You are likely familiar with the concept of a power of attorney, a legal document that allows someone else to act on your behalf. Legal terminology denotes the individual designating the power of attorney the “principal” and the designated person the “attorney-in-fact”. There can be multiple attorneys-in-fact, but of course they must make decisions in concert. The scope of the power can be limited or broad, but the purpose is for the attorney-in-fact to make decisions that are in the best interests of the principal. A broad power of attorney is an attempt by the principal to give their attorney-in-fact the same rights the principal would have if they were able to act on their own behalf.
What does “durable” mean? A power of attorney goes into effect upon signing and terminates if the principal becomes incapacitated. Adding the durable specification means that the power of attorney will stay in effect if the principal becomes incapacitated. There is also the option to add a “springing” specification, which means that the durable power of attorney does not go into effect upon signing, but springs into effect if the principal becomes incapacitated. This addresses the situation whereby the principal wants to remain in control until they are unable to do so, and only at that point does the attorney-in-fact take over. While this is efficient, a drawback of the springing specification is that there could be disputes over whether or not the incapacity has occurred.
In addition to the durable financial power of attorney discussed here (also called a durable power of attorney for finances), there is a durable medical power of attorney (also called a durable power of attorney for health care).

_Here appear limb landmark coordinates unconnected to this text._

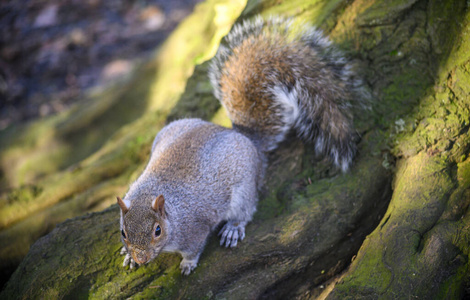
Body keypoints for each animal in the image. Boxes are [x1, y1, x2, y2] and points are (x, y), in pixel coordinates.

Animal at [115, 15, 370, 274]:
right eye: (123, 232)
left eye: (157, 230)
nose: (142, 259)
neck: (168, 210)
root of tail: (246, 138)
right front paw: (128, 255)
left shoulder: (194, 230)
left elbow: (193, 249)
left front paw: (187, 263)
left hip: (243, 189)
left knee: (247, 209)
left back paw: (233, 228)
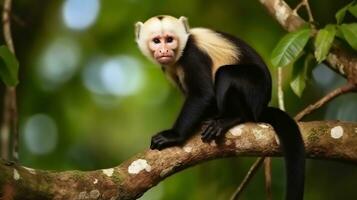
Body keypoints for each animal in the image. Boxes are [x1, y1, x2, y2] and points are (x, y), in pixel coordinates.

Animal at [135, 14, 304, 199]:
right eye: (157, 41)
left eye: (169, 40)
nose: (164, 50)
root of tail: (261, 107)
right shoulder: (167, 68)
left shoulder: (192, 55)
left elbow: (203, 95)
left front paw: (174, 136)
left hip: (255, 90)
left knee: (226, 74)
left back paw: (232, 118)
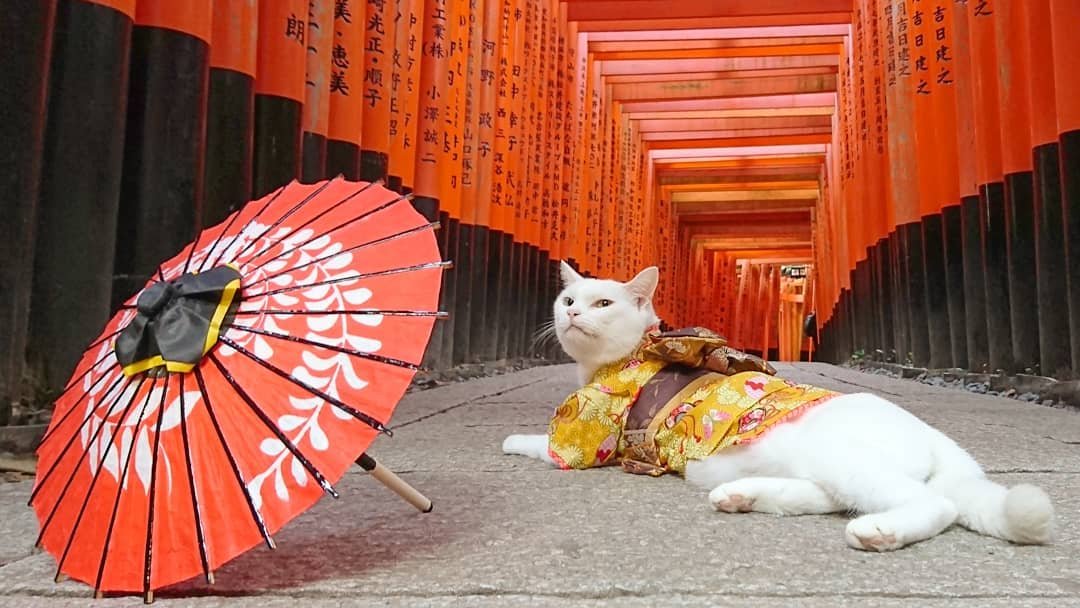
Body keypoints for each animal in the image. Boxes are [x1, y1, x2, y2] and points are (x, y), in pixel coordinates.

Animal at [505, 261, 1054, 552]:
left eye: (603, 305)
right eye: (569, 300)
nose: (572, 314)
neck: (624, 358)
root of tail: (941, 440)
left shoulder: (589, 438)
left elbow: (543, 444)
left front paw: (512, 439)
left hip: (843, 458)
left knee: (932, 505)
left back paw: (879, 532)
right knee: (826, 496)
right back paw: (740, 496)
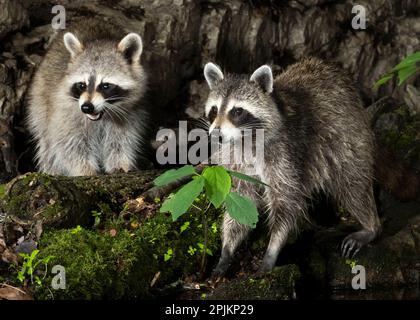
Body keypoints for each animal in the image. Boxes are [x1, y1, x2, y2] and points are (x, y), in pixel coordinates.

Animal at [26, 20, 149, 176]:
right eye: (81, 85)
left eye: (105, 85)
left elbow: (121, 140)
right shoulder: (65, 113)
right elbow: (69, 144)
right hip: (40, 100)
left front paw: (120, 163)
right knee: (47, 141)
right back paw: (52, 169)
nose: (86, 107)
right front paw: (85, 170)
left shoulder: (130, 114)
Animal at [202, 58, 382, 276]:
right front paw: (227, 249)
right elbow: (240, 199)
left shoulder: (286, 154)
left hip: (349, 139)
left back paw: (371, 225)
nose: (216, 134)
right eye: (214, 110)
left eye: (237, 111)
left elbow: (286, 200)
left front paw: (272, 250)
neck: (246, 140)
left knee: (352, 183)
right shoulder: (235, 158)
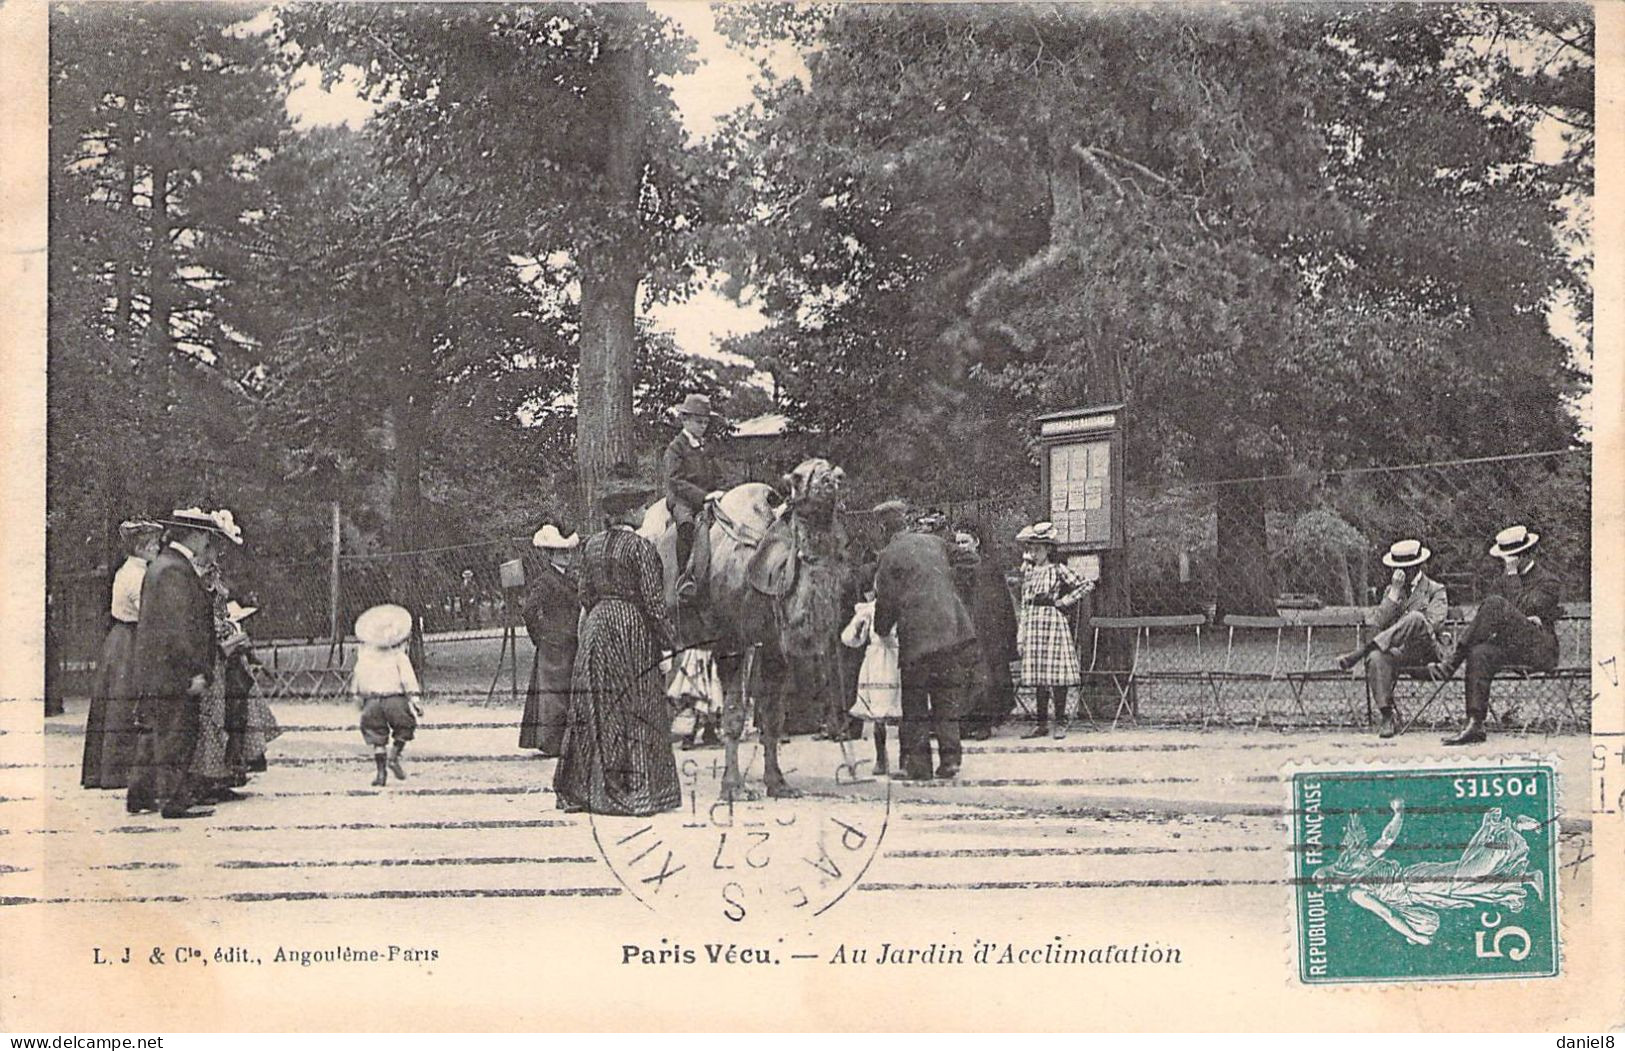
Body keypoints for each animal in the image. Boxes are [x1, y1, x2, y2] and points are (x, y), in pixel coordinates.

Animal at [640, 458, 858, 799]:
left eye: (833, 472)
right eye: (798, 477)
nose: (831, 479)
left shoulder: (773, 647)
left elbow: (772, 717)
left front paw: (778, 783)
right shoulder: (732, 643)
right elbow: (734, 713)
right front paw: (732, 787)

With a durable financial power of attorney, the attorney-in-fact has the right to pay bills, deposit checks, file tax returns, buy and sell real estate, invest in securities, make gifts, and even sue, among other things. As one would expect, with the durable medical power of attorney, the attorney-in-fact has the right to make health care decisions for the principal in the event of incapacity. Due to their different concerns, and even if the attorney-in-fact is the same for both of them, these two documents should be drawn up separately for purposes of privacy and simplicity.
Families can benefit from having a durable financial power of attorney in place if there’s a significant chance that an older family member will become incapacitated due to disability, illness, or age. A durable financial power of attorney can prevent the family from having to go through the court system to appoint a guardian or conservator to manage the principal’s financial affairs. Additionally, a durable financial power of attorney can make it easier for a family member to take the helm and avoid conflict with other family members.
You don’t have to be older to benefit from having a durable financial power of attorney in place, because you never know if an accident might happen that could lead to your own incapacity and leave financial chaos behind. For example, it’s common for spouses to have durable financial powers of attorney for one another in case something happens to one of them. In community property states especially, many transactions require the signature of both spouses, and so it’s prudent for spouses to confer durable financial power of attorney upon one another. Some community property states such as California already provide that if one spouse becomes incapacitated, the other spouse automatically assumes the management of the community property. Which, to avoid conflict, makes it important that the other spouse and the attorney-in-fact are the same person.
In your suite of estate planning documents, a durable financial power of attorney could be an essential one.